Thomas n'avait même pas deux mois, il était tout petit. Il faisait chaud, le soleil brillait. Deux ans plus tard, j'ai toujours la chair de poule au souvenir de cet après midi.
J'étais dehors avec Thomas dans le transat. D'habitude au calme dans le jardin, j'avais été étonnée d'entendre une sirène de pompier puis encore une autre et toujours plus de sirènes qui ne s'arrêtent plus. Peu après, ce fut un hélicoptère, puis deux qui tournaient au-dessus de nos têtes. J'ai eu l'idée de rentrer et d'allumer la télé pour regarder une chaine d'info en continu. Sur le bandeau du bas, il notait qu'un déraillement d'un train Corail avait eu lieu sur la ligne C du RER, sans en dire plus car cela venait de se produire. Heureusement, j'avais reçu un message de mon mari quelques minutes plus tôt qui me disait qu'il était toujours à Paris. Je savais qu'il n'avait rien.

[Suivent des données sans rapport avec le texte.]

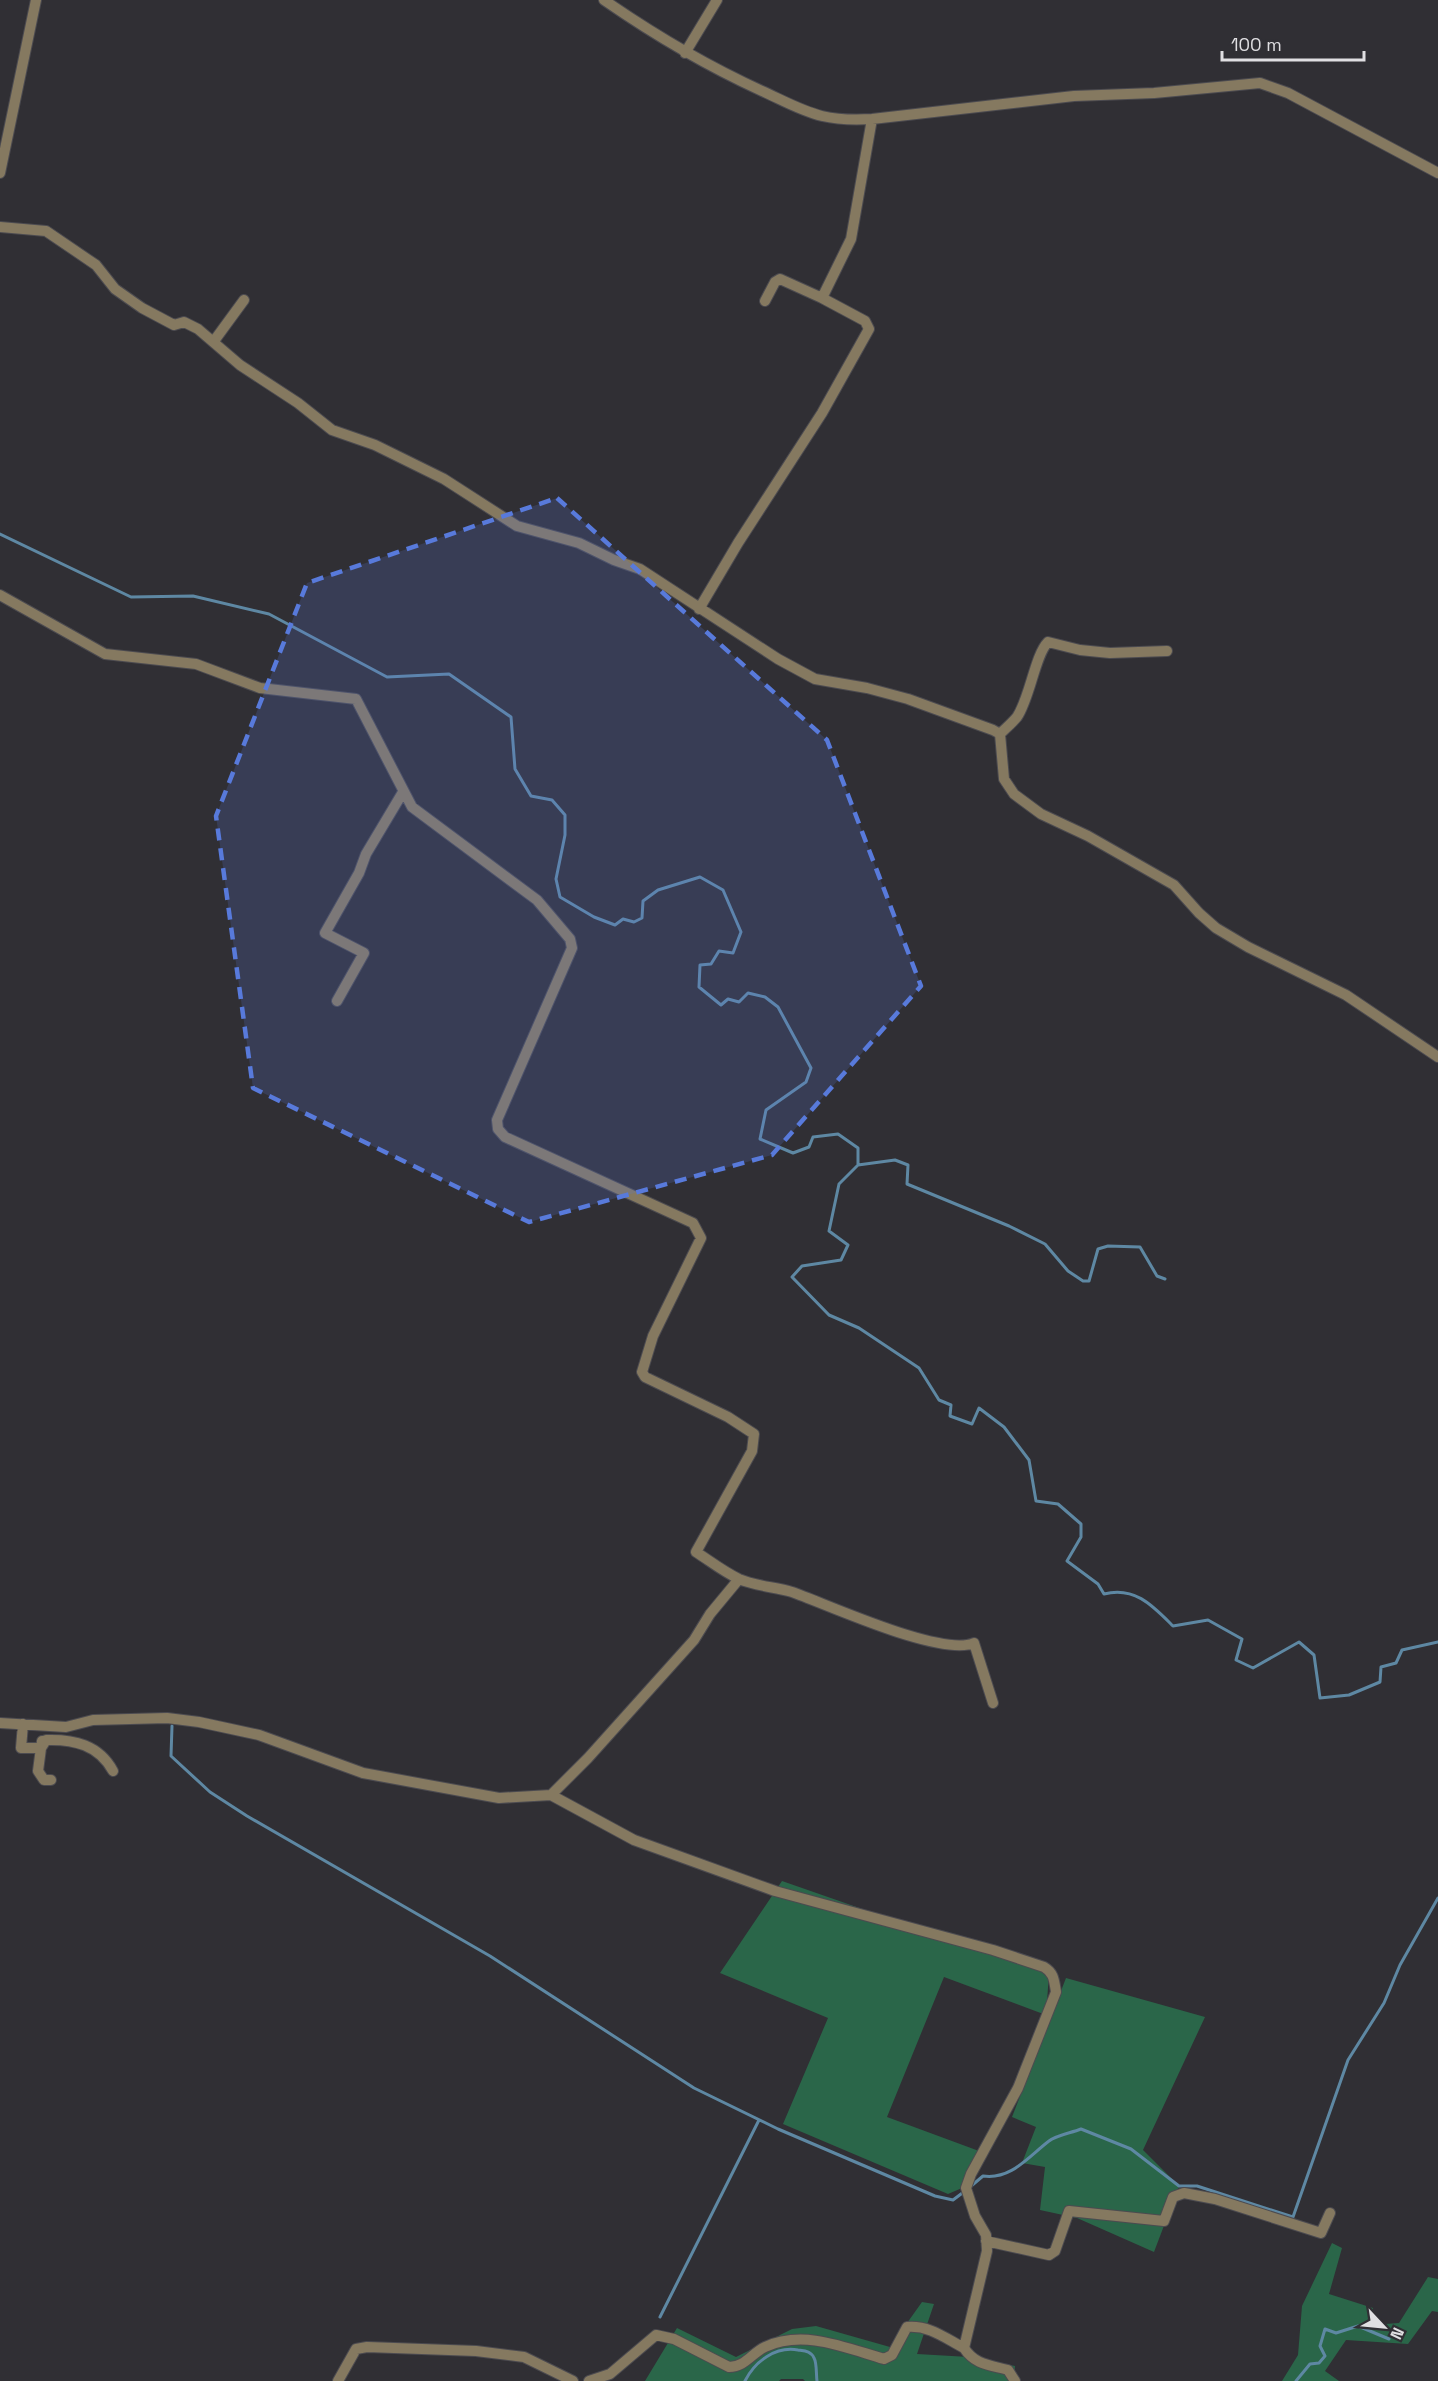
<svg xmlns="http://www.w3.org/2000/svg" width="1438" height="2381" font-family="'Space Grotesk',sans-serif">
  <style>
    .green { fill: #2a6649 }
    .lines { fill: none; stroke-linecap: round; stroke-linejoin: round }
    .stream { stroke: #5e88a3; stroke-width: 3 }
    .minor-casing { stroke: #4c4b50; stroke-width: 12 }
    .minor { stroke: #857960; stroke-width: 10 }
    .marked { fill: #587adb; fill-opacity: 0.2; stroke: #587adb; stroke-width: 4.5; stroke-dasharray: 12 8; stroke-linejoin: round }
  </style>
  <rect width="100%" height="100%" fill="#302f34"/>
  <path class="green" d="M 782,1881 L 1049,1974 L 1046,2015 L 944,1977 L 887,2117 L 979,2151 L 962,2188 L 948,2194 L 783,2124 L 828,2018 L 720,1973 Z
    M 1066,1978 L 1205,2017 L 1143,2150 L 1179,2186 L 1154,2252 L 1077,2218 L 1040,2210 L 1045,2167 L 1022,2163 L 1036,2127 L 1012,2117 Z
    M 1332,2243 L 1342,2248 L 1329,2294 L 1373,2308 L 1371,2325 L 1399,2323 L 1428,2277 L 1438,2279 L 1438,2312 L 1432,2311 L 1408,2344 L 1346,2340 L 1325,2371 L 1339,2381 L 1282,2381 L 1298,2355 L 1302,2306 Z
    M 922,2302 L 934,2304 L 917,2354 L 969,2357 L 1015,2366 L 1014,2381 L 805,2381 L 803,2379 L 781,2379 L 779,2381 L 645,2381 L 677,2328 L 736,2357 L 792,2329 L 816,2326 L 890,2347 Z"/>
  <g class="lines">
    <path class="stream" d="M 0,534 L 131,597 L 193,596 L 269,614 L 387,677 L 449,674 L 511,717 L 515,769 L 531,796 L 552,800 L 565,815 L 565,835 L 556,879 L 560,897 L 594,917 L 615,925 L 623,919 L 634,922 L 642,918 L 643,901 L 658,890 L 700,877 L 723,890 L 741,932 L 733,953 L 719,951 L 711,964 L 700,965 L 699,987 L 721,1005 L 728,999 L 739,1002 L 748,993 L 765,997 L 778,1007 L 811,1068 L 806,1082 L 766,1110 L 760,1139 L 793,1153 L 809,1147 L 813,1137 L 838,1134 L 858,1148 L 858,1165 L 839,1184 L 829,1231 L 848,1245 L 841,1260 L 802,1266 L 792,1277 L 829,1315 L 859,1328 L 919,1368 L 939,1400 L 951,1405 L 950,1416 L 972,1424 L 979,1408 L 1004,1427 L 1029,1460 L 1036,1501 L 1058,1504 L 1081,1524 L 1081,1537 L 1067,1561 L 1098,1584 L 1104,1594 C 1135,1586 1153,1606 1173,1626 L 1208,1620 L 1242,1639 L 1236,1660 L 1253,1668 L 1299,1642 L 1314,1655 L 1320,1698 L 1349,1695 L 1380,1682 L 1381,1667 L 1396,1663 L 1402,1650 L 1438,1642
      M 858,1165 L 895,1160 L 908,1165 L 907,1184 L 1009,1226 L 1045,1244 L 1068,1271 L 1083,1281 L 1089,1281 L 1098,1249 L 1108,1246 L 1140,1247 L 1157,1276 L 1165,1279
      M 172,1726 L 171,1756 L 210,1792 L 247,1816 L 490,1956 L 694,2088 L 778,2129 L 935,2196 L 953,2200 L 965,2191
      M 970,2187 L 983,2176 C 1011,2180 1028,2157 1049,2141 C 1057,2135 1071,2133 1081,2129 L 1131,2149 L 1179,2186 L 1197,2186 L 1293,2217 L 1348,2060 L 1384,2003 L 1400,1965 L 1438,1898
      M 660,2317 L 759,2120
      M 745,2381 C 755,2361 776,2346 798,2350 C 805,2351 811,2351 814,2358 C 817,2363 816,2374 817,2381
      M 1296,2381 L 1310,2364 L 1319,2363 L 1325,2356 L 1320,2346 L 1325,2329 L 1336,2333 L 1358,2326 L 1389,2339"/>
    <g class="minor-casing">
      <path id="minor" d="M 604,0 C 656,36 705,65 762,91 C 782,100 801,111 822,116 C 839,120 855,120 872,119 L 1074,96 L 1154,93 L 1260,83 L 1288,93 L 1438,173
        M 685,53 L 717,0
        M 0,173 L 36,0
        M 0,227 L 46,231 L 96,265 L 115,289 L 142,308 L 174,325 L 184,322 L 198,329 L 240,365 L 298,403 L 332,430 L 375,445 L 444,479 L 517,526 L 579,543 L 614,560 L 640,569 L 778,659 L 815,679 L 867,688 L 908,699 L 993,730 L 1000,734 L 1004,779 L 1014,794 L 1041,814 L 1088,836 L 1174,885 L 1199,913 L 1216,928 L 1248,947 L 1346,995 L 1438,1057
        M 765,301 L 775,282 L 780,279 L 822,298
        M 214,341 L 244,300
        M 0,595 L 105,654 L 196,664 L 260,688 L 356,699 L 412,807 L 537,900 L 570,939 L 572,948 L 497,1120 L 498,1129 L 505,1137 L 693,1223 L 701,1238 L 653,1336 L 642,1372 L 645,1377 L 728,1417 L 754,1434 L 752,1451 L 696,1552 C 710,1561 724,1572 739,1579 C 755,1586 775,1587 792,1592 C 829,1605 941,1657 974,1643 L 993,1703
        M 699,609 L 738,543 L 822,413 L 869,329 L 865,321 L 822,298 L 851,239 L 872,119
        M 1000,734 C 1005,729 1012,723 1017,717 C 1030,698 1035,655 1048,642 L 1080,650 L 1110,653 L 1167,651
        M 337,1001 L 364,953 L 325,933 L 359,873 L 366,854 L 403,792
        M 0,1723 L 66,1727 L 93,1720 L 167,1718 L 199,1722 L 259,1735 L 363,1773 L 499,1798 L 551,1795 L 634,1840 L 775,1891 L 993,1950 L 1044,1967 C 1054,1973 1054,1980 1056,1992 L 1018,2088 L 971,2174 L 966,2188 L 975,2216 L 986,2235 L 987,2251 L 964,2348 C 975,2365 990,2365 1008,2370 L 1015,2381
        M 23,1724 L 21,1748 L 41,1748 L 42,1741
        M 51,1780 L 44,1780 L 38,1771 L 41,1748 L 46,1740 C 74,1739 99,1745 113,1771
        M 551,1795 L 588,1758 L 694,1640 L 710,1614 L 739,1579
        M 986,2241 L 1049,2255 L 1055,2251 L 1069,2211 L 1164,2221 L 1173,2197 L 1184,2193 L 1215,2199 L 1321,2233 L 1330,2213
        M 338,2381 L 356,2349 L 367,2347 L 476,2351 L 524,2357 L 573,2381
        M 589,2381 L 610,2374 L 656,2335 L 674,2339 L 729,2367 C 745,2367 752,2353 765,2347 C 804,2329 846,2348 884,2359 L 892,2355 L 907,2327 C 929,2325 945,2338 964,2348"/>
    </g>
    <use href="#minor" class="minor"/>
  </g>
  <path class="marked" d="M 557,498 L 827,740 L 921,986 L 772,1155 L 529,1222 L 253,1088 L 216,816 L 307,583 Z"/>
  <g transform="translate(1384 2327) rotate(116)" stroke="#302f34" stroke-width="4.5" paint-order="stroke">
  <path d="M0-4.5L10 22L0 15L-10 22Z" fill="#e0dfe2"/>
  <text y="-9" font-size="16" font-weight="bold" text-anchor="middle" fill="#e0dfe2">N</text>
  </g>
  <path d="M1222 51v9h142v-9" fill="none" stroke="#e0dfe2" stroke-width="3"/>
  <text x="1231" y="51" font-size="18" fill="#e0dfe2" stroke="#302f34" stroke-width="4.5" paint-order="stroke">100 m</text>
</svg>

Pour lui faciliter le retour, j'ai appelé le service transilien pour en savoir davantage sur le trajet à emprunter. La personne que j'ai eu en ligne ce jour-là, n'était pas plus au courant que moi quasiment mais j'ai rapidement compris que la ligne n'allait pas être rétablie tout de suite...
Tout de suite après, j'ai essayé de joindre mon mari mais impossible de le joindre, je tombais directement sur sa messagerie. Bien plus tard, après m'être acharnée et inquiétée, j'ai su qu'il était coincé sous terre comme des milliers d'autres personnes, sans réseau et surtout sans savoir ce qu'il se passait ... Ce jour-là, la communication a vraiment été très mauvaise. La SNCF n'a dit que très tardivement que le trafic ne reprendrait pas de la soirée, voire pas des deux semaines qui ont suivi.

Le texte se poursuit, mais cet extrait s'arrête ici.